**DESCRIPTION OF THE TASK:** Write the data out again exactly and in full.

(Dataset entries)
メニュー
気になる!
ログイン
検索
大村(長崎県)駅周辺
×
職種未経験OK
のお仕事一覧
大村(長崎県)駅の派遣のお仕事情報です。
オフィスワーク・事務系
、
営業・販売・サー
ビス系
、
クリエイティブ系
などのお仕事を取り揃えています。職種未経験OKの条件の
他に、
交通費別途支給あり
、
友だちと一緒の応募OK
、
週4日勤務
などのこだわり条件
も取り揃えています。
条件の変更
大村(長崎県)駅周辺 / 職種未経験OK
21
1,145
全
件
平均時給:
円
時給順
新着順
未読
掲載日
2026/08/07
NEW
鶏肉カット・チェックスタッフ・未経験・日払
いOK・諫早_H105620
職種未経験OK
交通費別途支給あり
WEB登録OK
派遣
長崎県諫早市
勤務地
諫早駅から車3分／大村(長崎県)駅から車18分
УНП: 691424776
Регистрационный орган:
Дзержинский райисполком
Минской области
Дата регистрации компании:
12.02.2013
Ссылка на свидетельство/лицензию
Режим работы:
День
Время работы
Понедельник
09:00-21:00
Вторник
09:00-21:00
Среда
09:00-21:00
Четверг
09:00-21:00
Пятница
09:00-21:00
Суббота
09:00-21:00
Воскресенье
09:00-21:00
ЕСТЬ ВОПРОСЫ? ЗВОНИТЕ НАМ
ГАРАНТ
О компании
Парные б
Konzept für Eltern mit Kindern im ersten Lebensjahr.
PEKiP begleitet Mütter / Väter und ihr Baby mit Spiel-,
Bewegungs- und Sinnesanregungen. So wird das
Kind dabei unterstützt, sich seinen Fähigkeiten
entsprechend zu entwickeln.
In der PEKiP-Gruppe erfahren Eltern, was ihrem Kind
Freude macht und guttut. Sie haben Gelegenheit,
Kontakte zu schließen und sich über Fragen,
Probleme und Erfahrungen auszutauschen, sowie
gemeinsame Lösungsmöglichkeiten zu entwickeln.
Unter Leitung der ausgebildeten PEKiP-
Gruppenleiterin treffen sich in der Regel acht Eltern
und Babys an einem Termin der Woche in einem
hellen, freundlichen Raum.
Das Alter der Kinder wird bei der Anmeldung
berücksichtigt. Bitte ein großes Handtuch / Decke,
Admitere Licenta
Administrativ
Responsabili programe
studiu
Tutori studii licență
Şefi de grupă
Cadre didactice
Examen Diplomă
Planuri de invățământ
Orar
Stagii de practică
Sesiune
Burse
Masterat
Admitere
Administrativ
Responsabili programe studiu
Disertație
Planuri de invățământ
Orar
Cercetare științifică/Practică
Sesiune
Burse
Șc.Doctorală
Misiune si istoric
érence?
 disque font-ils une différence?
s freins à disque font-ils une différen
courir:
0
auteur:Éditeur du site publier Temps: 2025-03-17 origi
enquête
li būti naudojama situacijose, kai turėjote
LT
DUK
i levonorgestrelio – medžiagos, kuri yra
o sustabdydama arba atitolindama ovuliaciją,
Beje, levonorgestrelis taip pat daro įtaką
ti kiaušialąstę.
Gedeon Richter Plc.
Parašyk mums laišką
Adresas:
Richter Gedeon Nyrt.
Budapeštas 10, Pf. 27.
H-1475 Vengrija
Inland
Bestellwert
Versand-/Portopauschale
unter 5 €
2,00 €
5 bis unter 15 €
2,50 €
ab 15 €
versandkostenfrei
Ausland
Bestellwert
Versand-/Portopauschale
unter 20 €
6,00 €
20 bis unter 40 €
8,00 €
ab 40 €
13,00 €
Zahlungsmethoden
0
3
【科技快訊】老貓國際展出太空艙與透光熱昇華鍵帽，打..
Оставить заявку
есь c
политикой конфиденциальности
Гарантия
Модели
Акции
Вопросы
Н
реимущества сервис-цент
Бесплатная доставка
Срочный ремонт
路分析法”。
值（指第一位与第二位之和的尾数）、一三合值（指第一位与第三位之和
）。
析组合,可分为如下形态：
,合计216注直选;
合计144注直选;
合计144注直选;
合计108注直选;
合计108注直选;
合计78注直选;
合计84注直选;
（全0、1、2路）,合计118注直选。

**ANSWER TO THE EXERCISE:**
メニュー
気になる!
ログイン
検索
大村(長崎県)駅周辺
×
職種未経験OK
のお仕事一覧
大村(長崎県)駅の派遣のお仕事情報です。
オフィスワーク・事務系
、
営業・販売・サー
ビス系
、
クリエイティブ系
などのお仕事を取り揃えています。職種未経験OKの条件の
他に、
交通費別途支給あり
、
友だちと一緒の応募OK
、
週4日勤務
などのこだわり条件
も取り揃えています。
条件の変更
大村(長崎県)駅周辺 / 職種未経験OK
21
1,145
全
件
平均時給:
円
時給順
新着順
未読
掲載日
2026/08/07
NEW
鶏肉カット・チェックスタッフ・未経験・日払
いOK・諫早_H105620
職種未経験OK
交通費別途支給あり
WEB登録OK
派遣
長崎県諫早市
勤務地
諫早駅から車3分／大村(長崎県)駅から車18分
УНП: 691424776
Регистрационный орган:
Дзержинский райисполком
Минской области
Дата регистрации компании:
12.02.2013
Ссылка на свидетельство/лицензию
Режим работы:
День
Время работы
Понедельник
09:00-21:00
Вторник
09:00-21:00
Среда
09:00-21:00
Четверг
09:00-21:00
Пятница
09:00-21:00
Суббота
09:00-21:00
Воскресенье
09:00-21:00
ЕСТЬ ВОПРОСЫ? ЗВОНИТЕ НАМ
ГАРАНТ
О компании
Парные б
Konzept für Eltern mit Kindern im ersten Lebensjahr.
PEKiP begleitet Mütter / Väter und ihr Baby mit Spiel-,
Bewegungs- und Sinnesanregungen. So wird das
Kind dabei unterstützt, sich seinen Fähigkeiten
entsprechend zu entwickeln.
In der PEKiP-Gruppe erfahren Eltern, was ihrem Kind
Freude macht und guttut. Sie haben Gelegenheit,
Kontakte zu schließen und sich über Fragen,
Probleme und Erfahrungen auszutauschen, sowie
gemeinsame Lösungsmöglichkeiten zu entwickeln.
Unter Leitung der ausgebildeten PEKiP-
Gruppenleiterin treffen sich in der Regel acht Eltern
und Babys an einem Termin der Woche in einem
hellen, freundlichen Raum.
Das Alter der Kinder wird bei der Anmeldung
berücksichtigt. Bitte ein großes Handtuch / Decke,
Admitere Licenta
Administrativ
Responsabili programe
studiu
Tutori studii licență
Şefi de grupă
Cadre didactice
Examen Diplomă
Planuri de invățământ
Orar
Stagii de practică
Sesiune
Burse
Masterat
Admitere
Administrativ
Responsabili programe studiu
Disertație
Planuri de invățământ
Orar
Cercetare științifică/Practică
Sesiune
Burse
Șc.Doctorală
Misiune si istoric
érence?
 disque font-ils une différence?
s freins à disque font-ils une différen
courir:
0
auteur:Éditeur du site publier Temps: 2025-03-17 origi
enquête
li būti naudojama situacijose, kai turėjote
LT
DUK
i levonorgestrelio – medžiagos, kuri yra
o sustabdydama arba atitolindama ovuliaciją,
Beje, levonorgestrelis taip pat daro įtaką
ti kiaušialąstę.
Gedeon Richter Plc.
Parašyk mums laišką
Adresas:
Richter Gedeon Nyrt.
Budapeštas 10, Pf. 27.
H-1475 Vengrija
Inland
Bestellwert
Versand-/Portopauschale
unter 5 €
2,00 €
5 bis unter 15 €
2,50 €
ab 15 €
versandkostenfrei
Ausland
Bestellwert
Versand-/Portopauschale
unter 20 €
6,00 €
20 bis unter 40 €
8,00 €
ab 40 €
13,00 €
Zahlungsmethoden
0
3
【科技快訊】老貓國際展出太空艙與透光熱昇華鍵帽，打..
Оставить заявку
есь c
политикой конфиденциальности
Гарантия
Модели
Акции
Вопросы
Н
реимущества сервис-цент
Бесплатная доставка
Срочный ремонт
路分析法”。
值（指第一位与第二位之和的尾数）、一三合值（指第一位与第三位之和
）。
析组合,可分为如下形态：
,合计216注直选;
合计144注直选;
合计144注直选;
合计108注直选;
合计108注直选;
合计78注直选;
合计84注直选;
（全0、1、2路）,合计118注直选。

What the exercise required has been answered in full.